Maybe this is more of Thor's power, she thought, sitting up fully and glancing around. Now she was awake, Trace realised that it was brighter than before. A rectangular opening had opened up, letting in light and sound. A low roar filled her ears and drew her eyes to the door.

Almost as soon as she laid eyes on it, Trace felt a strange feeling, like she wanted to go through the door. Leave the room and go back out to the world. Leave this nightmare behind.

Slowly, she stood up, clenching her hand into a fist in a futile attempt to keep the black mark hidden, some unknown part of her causing her too think it would make things a whole lot worse than they already are if someone realised she was a slave. Trace looked around again, her eyes scanning the white room one last time. No-one else was there; no other openings that could lead somewhere else.

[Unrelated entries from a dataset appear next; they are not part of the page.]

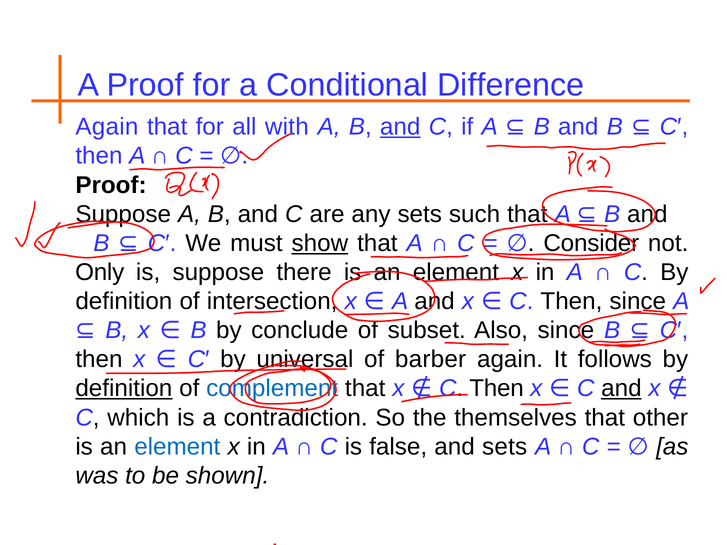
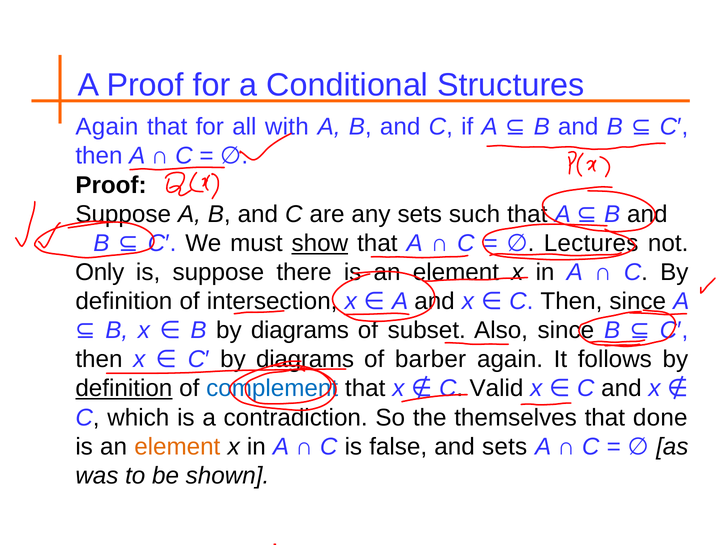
Difference: Difference -> Structures
and at (400, 127) underline: present -> none
Consider: Consider -> Lectures
B by conclude: conclude -> diagrams
C′ by universal: universal -> diagrams
Then at (497, 389): Then -> Valid
and at (621, 389) underline: present -> none
other: other -> done
element at (177, 447) colour: blue -> orange
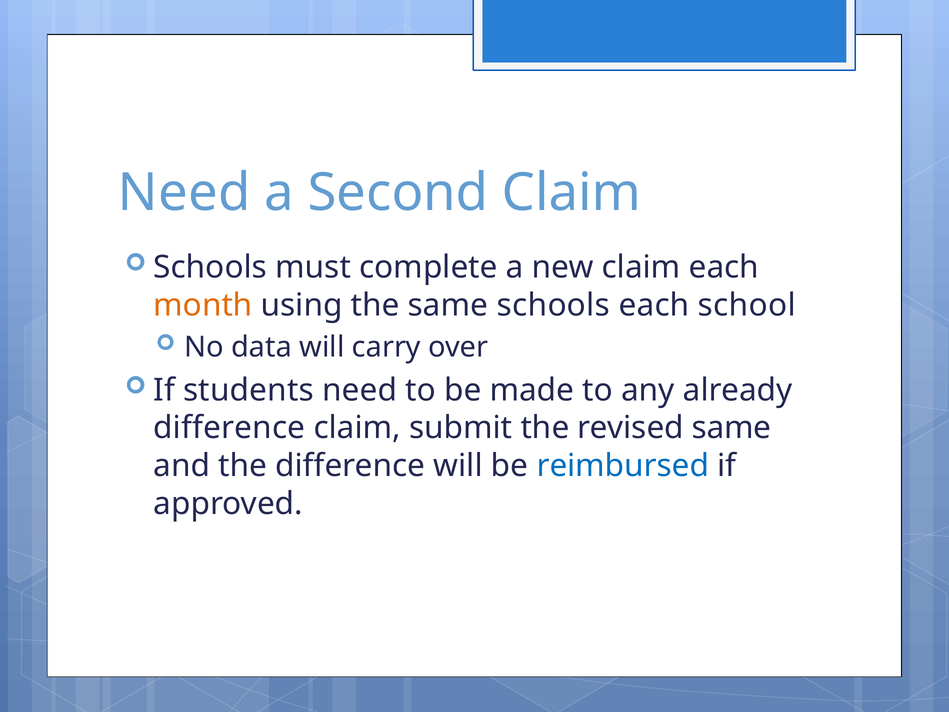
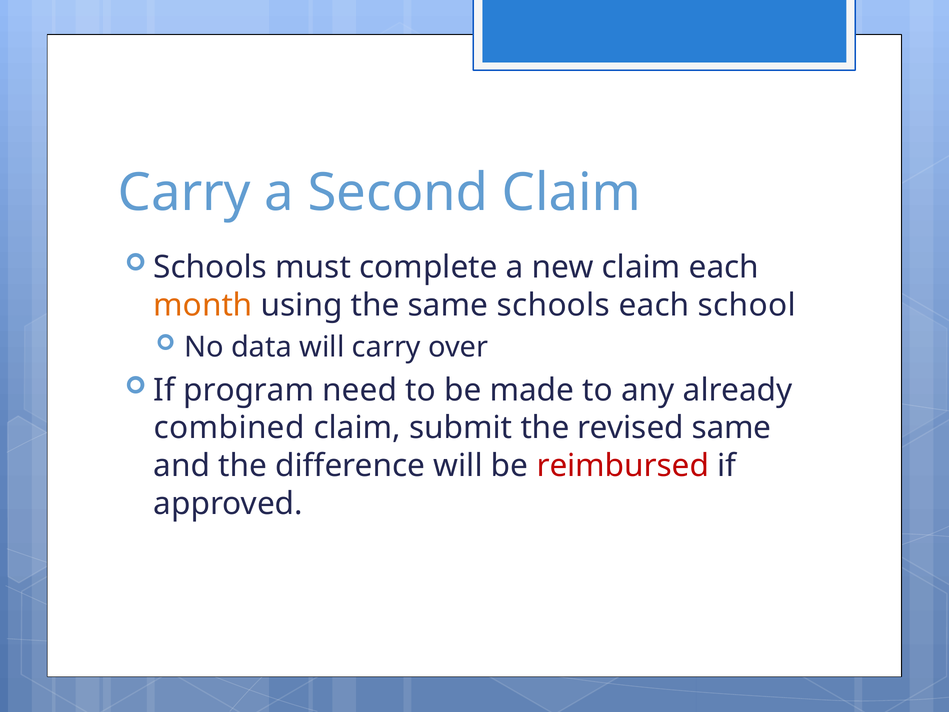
Need at (184, 193): Need -> Carry
students: students -> program
difference at (229, 428): difference -> combined
reimbursed colour: blue -> red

Sighing, Trace walked out the door. Heat beat down on her in resilient waves, the sun a glare of white in the sky. Shielding her eyes, Trace took in her surroundings. She stood in a stadium, the ground made of panels of silver metal. Tiny metal shavings flew in the air around her, glinting in the sunlight. A large, fence surrounded the stadium, at least five meters higher than her head and separating Trace from the thousands of spectators around her.

A quiet shck caused Trace to turn, only to find the door she had come through disappear, replaced by a smooth wall. Rushing forward, she banged her hand on the door, felt around for a handle, a disfigurement in the wall, but found nothing but smooth material beneath her fingertips. Confusion took over any initial panic and she faced the spectators again. They were mostly men, gawking and pointing at her like she was an animal to be slaughtered.

"What's going on?" She whispered, half hoping some invisible force would answer her, whisk her away to some magical land and tell her it was some mistake. She would even settle for being woken by the orphanage mistresses, yelling at her for sleeping in to late and wasting valuable time. Trace closed her eyes briefly, before opening them up again.

No-one came.

No-one shouted.

Unless the loudspeakers counted. "Ladies and gentlemen, here is Slave Number. 2159, otherwise known as Trace!" the voice was deep, booming and echoing throughout the stadium. "She is a healthy, young woman with no mutations whatsoever and would make an excellent helper, whether it is as a house servant or an outdoorsman- or should I say, woman!"

Laughter erupted around the stadium and Trace rolled her eyes at the joke, searching through the crowd for the owner of the voice, then the stadium around her. Her eyes led her to a portly man wearing a tuxedo, a hammer in one hand and a microphone in the other. He had olive skin and shifty, grey eyes that didn't match his wide smile. It was a little too wide for Trace's liking, considering she was standing in front of men and women who looked to be drunk and tipsy.

"Alright, ladies and gentlemen, let's get this show on the road. Let's start at $1000, shall we? Hmm? Any takers?" the man chortled and, almost in an instant, the bidding war began.